テフは、エチオピアで古くから栽培されてきた歴史を持ち、現在も国内の低地部などで広く栽培されています。赤色種と白色種の二つの品種群に分類されており、インジェラを作るには、白色のものが最適とされています。

テフには鉄分が多く含まれていることがわかっており、そのことと、エチオピア高原が高地であるにもかかわらず貧血で悩む人が少ないことは、少なからず関わりがあるともいわれています。

スーパーフードとして世界中が大注目

農業

豊富な鉄分、そして、タンパク質に、カルシウム、ミネラル、食物繊維を含み、さらには“グルテンフリー”でもあるテフは、近年その栄養価の高さからスーパーフードとしてにわかに注目を集めることとなりました。しかし、それにより、テフは価格が高騰。2006年より輸出を禁じる措置がとられてきたため(現在は一部解禁)、エチオピア産のテフは市場における“幻の穀物”ともなっています。

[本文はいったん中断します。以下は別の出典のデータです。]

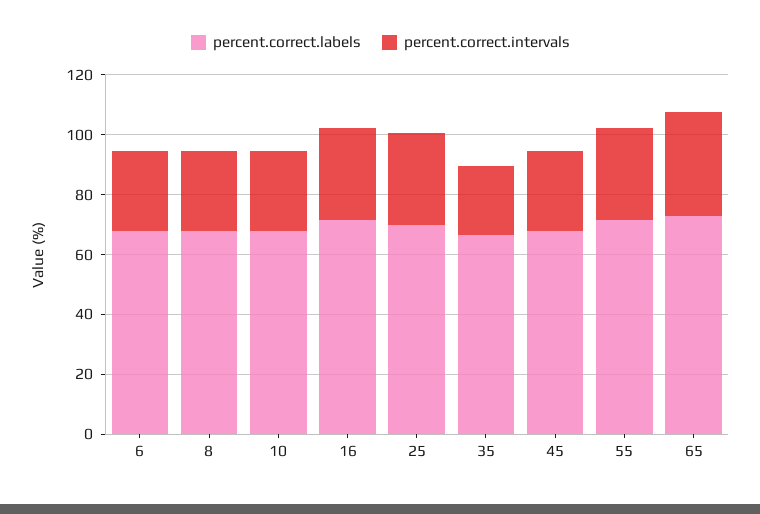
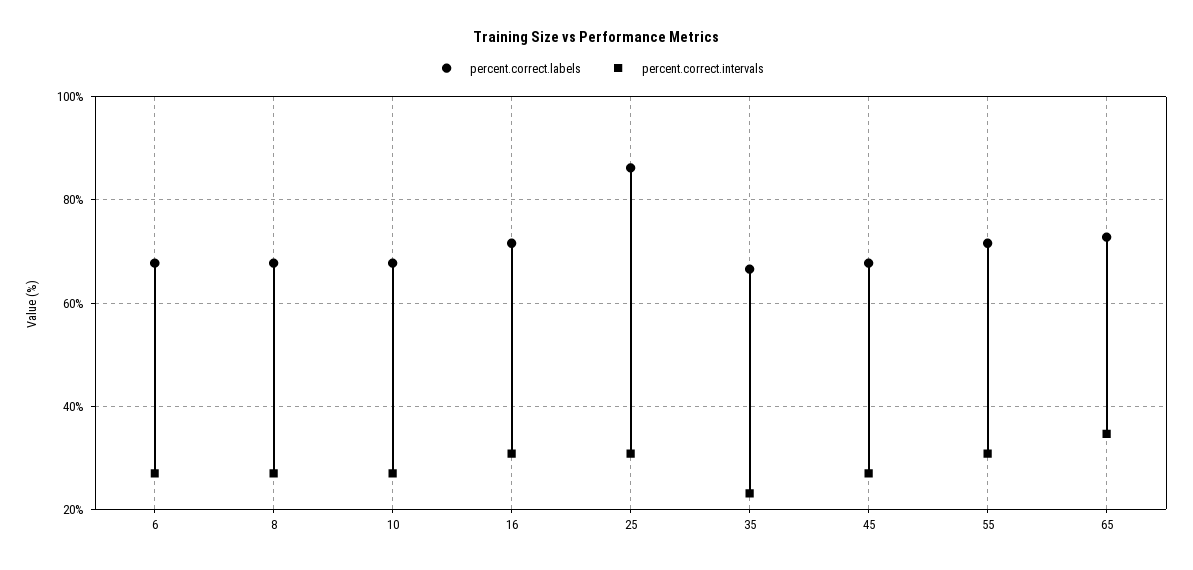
  {
    "percent.correct.labels": {
      "6": 68,
      "8": 68,
      "10": 68,
      "16": 72,
-     "25": 70,
+     "25": 86,
      "35": 66,
      "45": 68,
      "55": 72,
      "65": 72
    },
    "percent.correct.intervals": {
      "6": 26,
      "8": 26,
      "10": 26,
      "16": 30,
      "25": 30,
      "35": 24,
      "45": 26,
      "55": 30,
      "65": 34
    }
  }

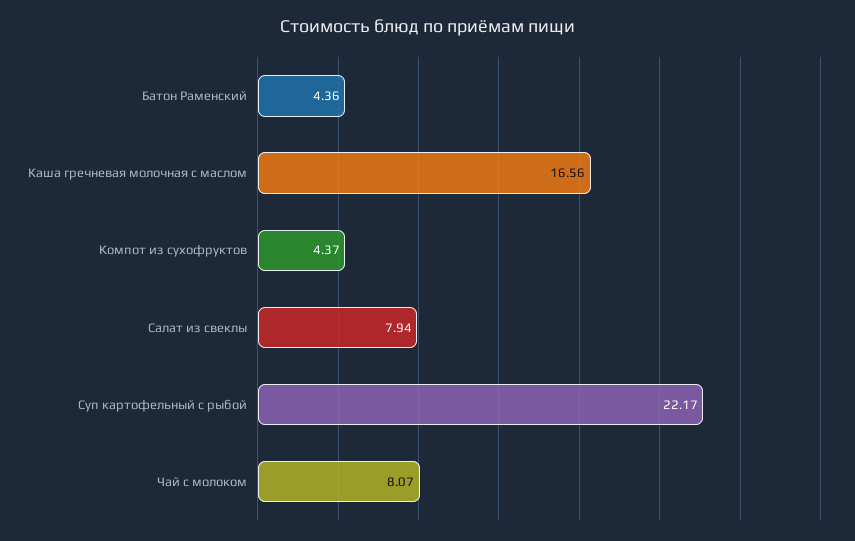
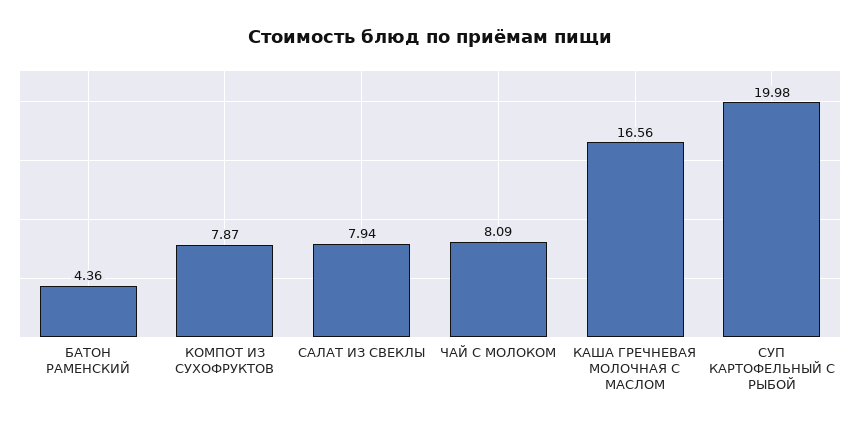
  {
    "Батон Раменский": 4.36,
    "Каша гречневая молочная с маслом": 16.56,
-   "Компот из сухофруктов": 4.37,
+   "Компот из сухофруктов": 7.87,
    "Салат из свеклы": 7.94,
-   "Суп картофельный с рыбой": 22.17,
+   "Суп картофельный с рыбой": 19.98,
-   "Чай с молоком": 8.07
+   "Чай с молоком": 8.09
  }

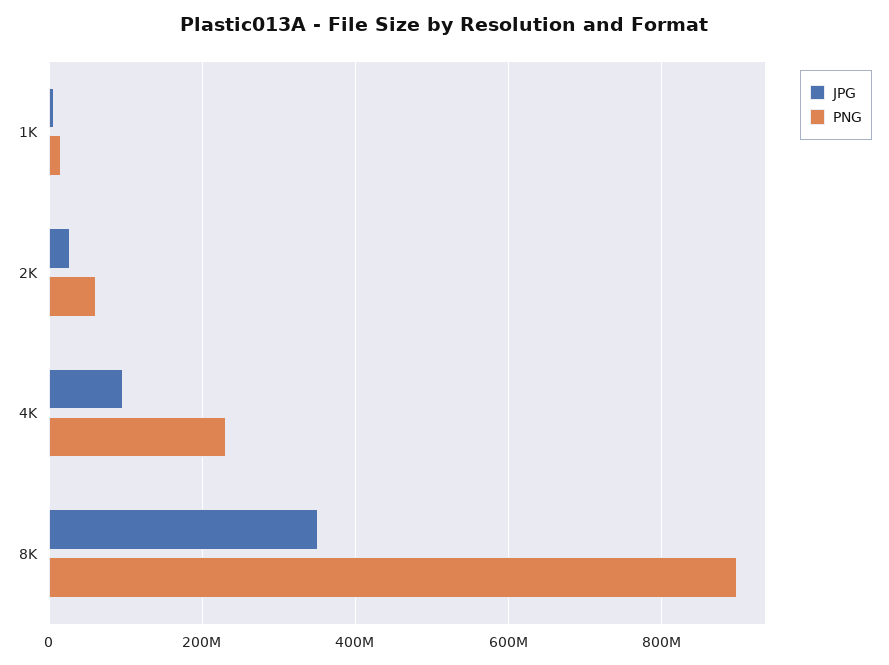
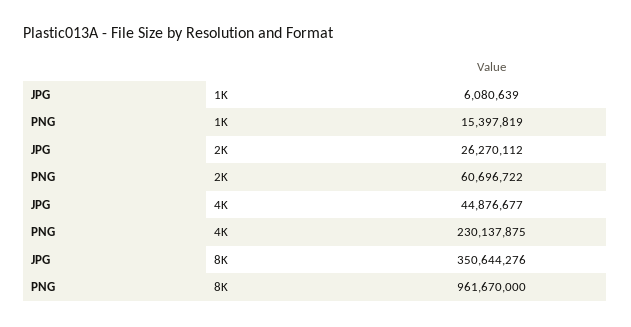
  {
    "JPG": {
      "1K": 6080639,
      "2K": 26270112,
-     "4K": 100000000,
+     "4K": 44876677,
      "8K": 350644276
    },
    "PNG": {
      "1K": 15397819,
      "2K": 60696722,
      "4K": 230137875,
-     "8K": 900000000
+     "8K": 961670000
    }
  }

エチオピアでは、近代的農機具が小規模農家に行き渡っておらず、いまだ原始的な道具を用いて農業を行う人々が大半。国民の約80%が主に農業に従事しているにもかかわらず、国土のうちわずかの土地しか耕作されていないというデータもあり、国内で栽培される作物の多くは自家用だといいます。テフもまた、現地の人々が食べる分だけで精いっぱいの生産量ということなのでしょう。

エチオピアでは、むしろに積み上げたテフを牛や馬に踏ませて脱穀したり、機械を使わずに風選(風を利用して種子を選り分ける)する様子もいまだ健在。もしかすると、エチオピアの人々がより画期的な農機具や改良された肥料を手に入れさえすれば、テフの生産量も飛躍的に増えることになるのかもしれませんね。

参考
「エチオピアを知るための50章」
著者:岡倉登志(編著)
出版:明石書店

「世界の食文化11 アフリカ」
著者:小川了
出版:農山漁村文化協会

「目で見る世界の国々 57 エチオピア」
著者:ダニエル・アベベ(著)、山田一廣(翻訳)
出版:国土社

上記の情報は2018年6月13日現在のものです。